Sobre a comida... talvez eu vá ser um pouco polêmico aqui...
Adoro sushi... isto é certo. O sushi que comemos em BH, na base, é igualzinho o que temos aqui. Vem com o sashimi, o gengibre, o shoyu e tal. Aqui não vem o sunomomo (aquele pepino), gozado. Só comemos ele no meio de um sanduiche. A grande diferença aqui é a variedade. Tem trocentos tipos, embora não tenha visto nenhum de requeijão cremoso ou geléia. Acho que eles preferem seres que estiveram vivos (fora os ovas ou de omelete, que são bem gostosos).
Comemos inclusive num daqueles de esteira, o que é muito prático porque não precisa falar nada com ninguém...
Também gostamos muito de okonomyiake e foi ótimo ver preparos diferentes em Hiroshima e Osaka, os dois também diferentes do que comemos em BH. Aqui ele vem em camadas. Em BH é tudo misturado.

DADOS DE ENTRADA:

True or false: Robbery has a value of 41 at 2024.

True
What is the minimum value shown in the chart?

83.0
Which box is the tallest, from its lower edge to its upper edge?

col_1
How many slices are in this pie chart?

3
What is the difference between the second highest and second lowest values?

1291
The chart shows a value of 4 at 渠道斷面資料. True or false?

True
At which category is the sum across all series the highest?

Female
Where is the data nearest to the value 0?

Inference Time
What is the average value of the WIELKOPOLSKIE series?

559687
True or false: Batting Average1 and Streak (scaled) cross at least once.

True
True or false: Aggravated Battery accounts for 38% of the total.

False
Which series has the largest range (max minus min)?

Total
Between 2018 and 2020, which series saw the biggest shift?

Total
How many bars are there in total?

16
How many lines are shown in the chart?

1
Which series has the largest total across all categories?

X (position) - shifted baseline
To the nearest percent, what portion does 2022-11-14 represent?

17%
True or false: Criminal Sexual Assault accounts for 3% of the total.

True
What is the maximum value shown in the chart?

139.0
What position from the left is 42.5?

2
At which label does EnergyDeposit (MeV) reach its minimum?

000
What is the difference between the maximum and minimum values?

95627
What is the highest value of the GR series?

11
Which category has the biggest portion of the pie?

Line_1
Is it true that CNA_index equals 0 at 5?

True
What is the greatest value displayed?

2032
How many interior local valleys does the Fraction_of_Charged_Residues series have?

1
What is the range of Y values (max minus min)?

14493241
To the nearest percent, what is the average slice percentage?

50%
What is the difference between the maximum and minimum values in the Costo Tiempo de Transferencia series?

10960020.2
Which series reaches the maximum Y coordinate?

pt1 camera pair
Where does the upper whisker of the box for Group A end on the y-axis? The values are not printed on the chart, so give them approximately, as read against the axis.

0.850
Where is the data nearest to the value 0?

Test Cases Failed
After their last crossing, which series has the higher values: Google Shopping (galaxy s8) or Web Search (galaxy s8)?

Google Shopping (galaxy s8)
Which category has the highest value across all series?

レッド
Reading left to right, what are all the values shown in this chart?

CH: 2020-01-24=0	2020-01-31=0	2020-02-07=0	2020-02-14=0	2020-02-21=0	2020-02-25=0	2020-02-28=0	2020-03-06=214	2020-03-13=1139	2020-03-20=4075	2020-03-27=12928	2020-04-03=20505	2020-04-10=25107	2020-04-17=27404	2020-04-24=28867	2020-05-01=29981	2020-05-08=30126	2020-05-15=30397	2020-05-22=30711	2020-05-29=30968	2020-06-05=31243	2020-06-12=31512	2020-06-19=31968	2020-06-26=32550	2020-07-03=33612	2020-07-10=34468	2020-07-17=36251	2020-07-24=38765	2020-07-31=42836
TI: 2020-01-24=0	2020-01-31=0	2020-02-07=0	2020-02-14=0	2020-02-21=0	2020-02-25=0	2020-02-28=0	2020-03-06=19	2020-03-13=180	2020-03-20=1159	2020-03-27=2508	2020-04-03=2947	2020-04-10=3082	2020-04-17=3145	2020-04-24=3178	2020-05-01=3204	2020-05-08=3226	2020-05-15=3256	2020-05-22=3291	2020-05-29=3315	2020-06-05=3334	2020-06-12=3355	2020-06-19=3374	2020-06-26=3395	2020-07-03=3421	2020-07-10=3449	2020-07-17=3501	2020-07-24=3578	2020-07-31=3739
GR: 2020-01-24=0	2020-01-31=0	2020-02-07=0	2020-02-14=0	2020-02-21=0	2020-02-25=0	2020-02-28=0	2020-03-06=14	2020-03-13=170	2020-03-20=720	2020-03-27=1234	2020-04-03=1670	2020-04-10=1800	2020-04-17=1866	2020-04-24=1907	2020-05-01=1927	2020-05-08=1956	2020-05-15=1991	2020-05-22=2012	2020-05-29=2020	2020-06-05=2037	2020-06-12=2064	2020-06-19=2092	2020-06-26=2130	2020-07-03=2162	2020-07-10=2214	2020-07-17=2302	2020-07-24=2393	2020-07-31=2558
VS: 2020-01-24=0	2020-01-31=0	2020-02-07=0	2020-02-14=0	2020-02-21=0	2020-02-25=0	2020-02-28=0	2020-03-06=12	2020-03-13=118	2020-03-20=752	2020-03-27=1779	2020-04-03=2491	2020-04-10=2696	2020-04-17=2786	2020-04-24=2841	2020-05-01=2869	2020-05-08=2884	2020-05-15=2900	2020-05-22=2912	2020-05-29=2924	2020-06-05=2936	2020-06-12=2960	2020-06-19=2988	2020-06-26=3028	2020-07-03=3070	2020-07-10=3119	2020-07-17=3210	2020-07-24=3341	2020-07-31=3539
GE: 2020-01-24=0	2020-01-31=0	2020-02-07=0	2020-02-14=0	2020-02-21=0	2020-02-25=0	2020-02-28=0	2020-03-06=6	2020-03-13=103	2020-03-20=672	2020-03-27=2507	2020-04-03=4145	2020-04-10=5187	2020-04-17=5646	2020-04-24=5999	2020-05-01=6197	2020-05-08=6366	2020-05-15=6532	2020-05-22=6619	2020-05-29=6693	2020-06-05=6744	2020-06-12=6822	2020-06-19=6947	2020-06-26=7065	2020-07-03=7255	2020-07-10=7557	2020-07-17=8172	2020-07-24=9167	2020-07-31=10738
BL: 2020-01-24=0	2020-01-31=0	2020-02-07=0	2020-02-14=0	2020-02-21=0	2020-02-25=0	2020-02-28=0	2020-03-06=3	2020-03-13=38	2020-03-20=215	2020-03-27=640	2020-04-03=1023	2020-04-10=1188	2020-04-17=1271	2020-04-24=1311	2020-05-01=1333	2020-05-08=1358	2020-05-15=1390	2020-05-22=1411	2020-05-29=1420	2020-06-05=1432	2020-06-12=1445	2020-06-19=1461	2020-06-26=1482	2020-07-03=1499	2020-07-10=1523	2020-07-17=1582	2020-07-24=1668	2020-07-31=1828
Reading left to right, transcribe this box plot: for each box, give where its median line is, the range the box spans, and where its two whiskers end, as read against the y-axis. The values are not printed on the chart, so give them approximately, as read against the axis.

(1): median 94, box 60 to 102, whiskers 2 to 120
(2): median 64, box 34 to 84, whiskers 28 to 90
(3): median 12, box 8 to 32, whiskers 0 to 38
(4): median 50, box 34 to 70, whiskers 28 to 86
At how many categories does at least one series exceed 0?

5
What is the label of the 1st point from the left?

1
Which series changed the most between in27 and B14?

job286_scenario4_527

TAREFAS DO EXERCÍCIO:
1. No texto sobre comida, qual é a diferença entre o okonomyiake de lá e o que se come em BH?
2. Escreva a continuação do texto sobre comida, começando logo depois da última frase.
As entradas são um material à parte, sem ligação com o texto sobre comida.

RESPOSTAS NUMERADAS:
1. Lá ele vem em camadas; em BH vem tudo misturado.

2.
Mas comida japonesa é bem mais que isso, e aí que a coisa acho que começa a pegar.
Vimos esta camiseta em um passeio e viemos então nos guiando por ela.
Desta lista só não comemos Unagi (que é um preparo de enguia) e o Yakiniku.
Mas o problema que tivemos é que a gente começa a enjoar do tempero, especialmente nos pratos molhados, à base de macarrão. Por outro lado, são muitos pratos também à base de frituras. Então a gente acabou apelando para um italiano e um McDonalds em duas refeições. Também jantamos no quarto algumas vezes, um sanduichinho leve à base de atum ou ovo.
Ontem, nosso último dia inteiro, comemos um tonkatsu (que é uma carne de porco empanada) sobre uma base de arroz com curry.
Antes, havíamos feito um passeio pelo Palácio Imperial (onde estavam recebendo novos embaixadores)
E depois subimos no Shibuya Sky para uma vista da cidade, inclusive do famoso cruzamento, que tava meio vazio pois era apenas o meio da tarde.
Para o jantar, fomos comer um Sukiyaki.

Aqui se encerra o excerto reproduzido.